# Extracted text start

But do experts REALLY do better?
Rob Meredith corrected my post on BI where I accused him of being Curt Monash rather than part of the Monash University team down under! He made a couple of great comments too. While I loved his distinction around business intelligence (being about collecting information not necessarily making better decisions), I do have to take issue with something he said:
No system can make decisions as well as an informed, competent human decision-maker.
In fact I think the data is pretty compelling. Read Super Crunchers or Competing on Analytics (or indeed Smart (Enough) Systems) and plenty of stories can be found where the exact opposite is true. Credit scores do better than loan officers, data mining can do better than doctors, an equation does better than wine experts and on and on. This was the topic of a post in the context of marketing this week also - Paul Barsch had an interesting post titled Glorifying The Gut.

# Extracted text end
# Records shown start

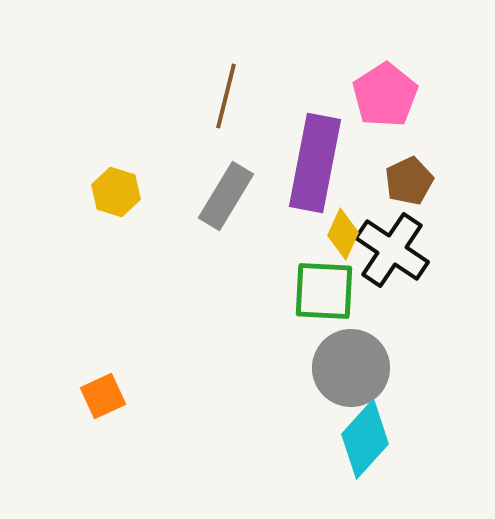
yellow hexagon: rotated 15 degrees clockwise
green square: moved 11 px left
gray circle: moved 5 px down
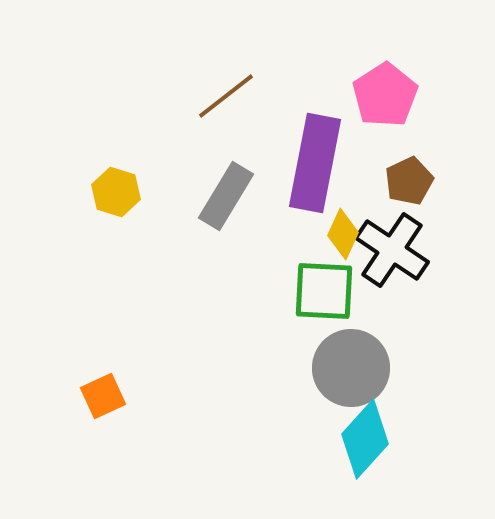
brown line: rotated 38 degrees clockwise
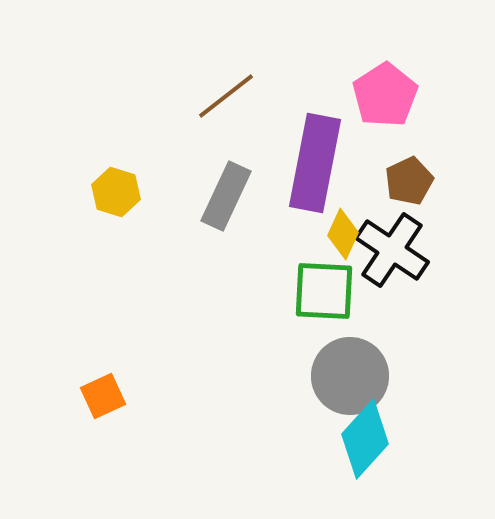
gray rectangle: rotated 6 degrees counterclockwise
gray circle: moved 1 px left, 8 px down
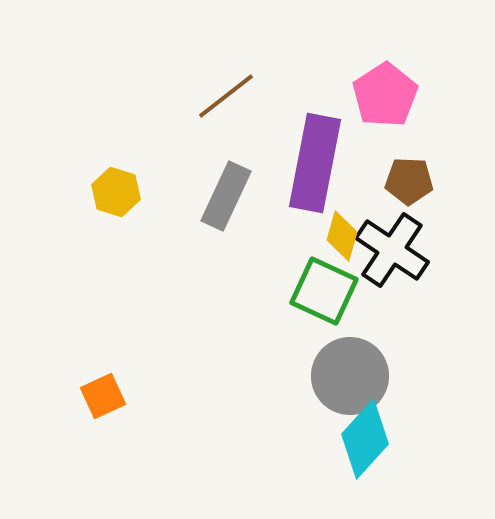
brown pentagon: rotated 27 degrees clockwise
yellow diamond: moved 1 px left, 2 px down; rotated 9 degrees counterclockwise
green square: rotated 22 degrees clockwise
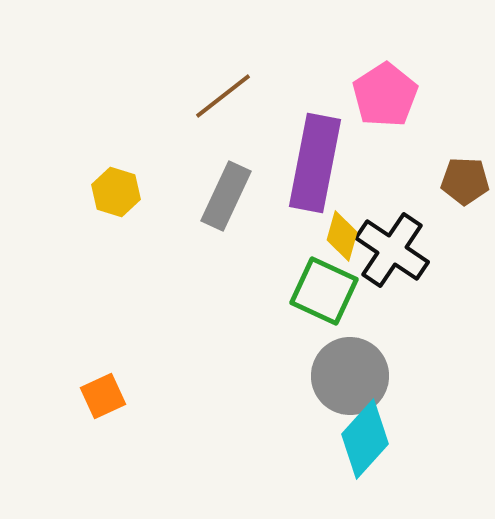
brown line: moved 3 px left
brown pentagon: moved 56 px right
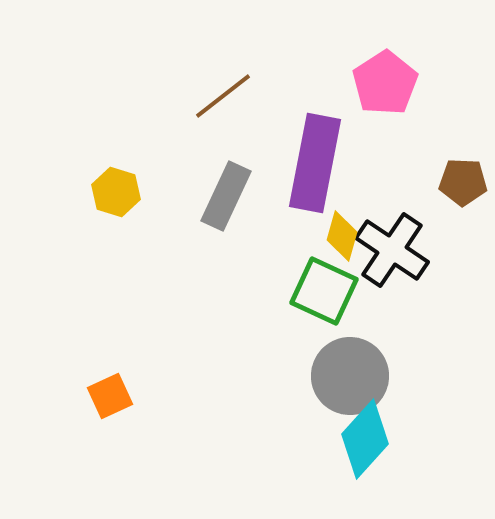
pink pentagon: moved 12 px up
brown pentagon: moved 2 px left, 1 px down
orange square: moved 7 px right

# Records shown end

> [Instructions]:
1/ Set down the passage from the post on experts and automated decisions, starting with "Rob Meredith corrected" and going on through "competent human decision-maker.".
2/ In the post on experts and automated decisions, what is the title of Paul Barsch's post?
3/ Write what comes next in the post on experts and automated decisions, picking up after its last sentence.

> [Per-task outputs]:
1/
Rob Meredith corrected my post on BI where I accused him of being Curt Monash rather than part of the Monash University team down under! He made a couple of great comments too. While I loved his distinction around business intelligence (being about collecting information not necessarily making better decisions), I do have to take issue with something he said:
No system can make decisions as well as an informed, competent human decision-maker.

2/ Glorifying The Gut

3/
I would agree that there are MANY decisions where Rob’s statement is true but it is clearly not true where there is a lot of relevant historical data that can be used or where the decision is subject to human errors of judgment. I would also point out that it is not relevant for many decisions - there is no-one to make a decision when you interact with a kiosk or ATM or website and no time for a human decision in many real-time transactions. Another part of Rob’s comment did resonate however:
There’s also ethical issues associated with accountability and moral responsibility for individual decisions if no human was involved.
Rightly or wrongly people don’t like the idea of machines taking decisions. Anyone applying decision management needs to remember that.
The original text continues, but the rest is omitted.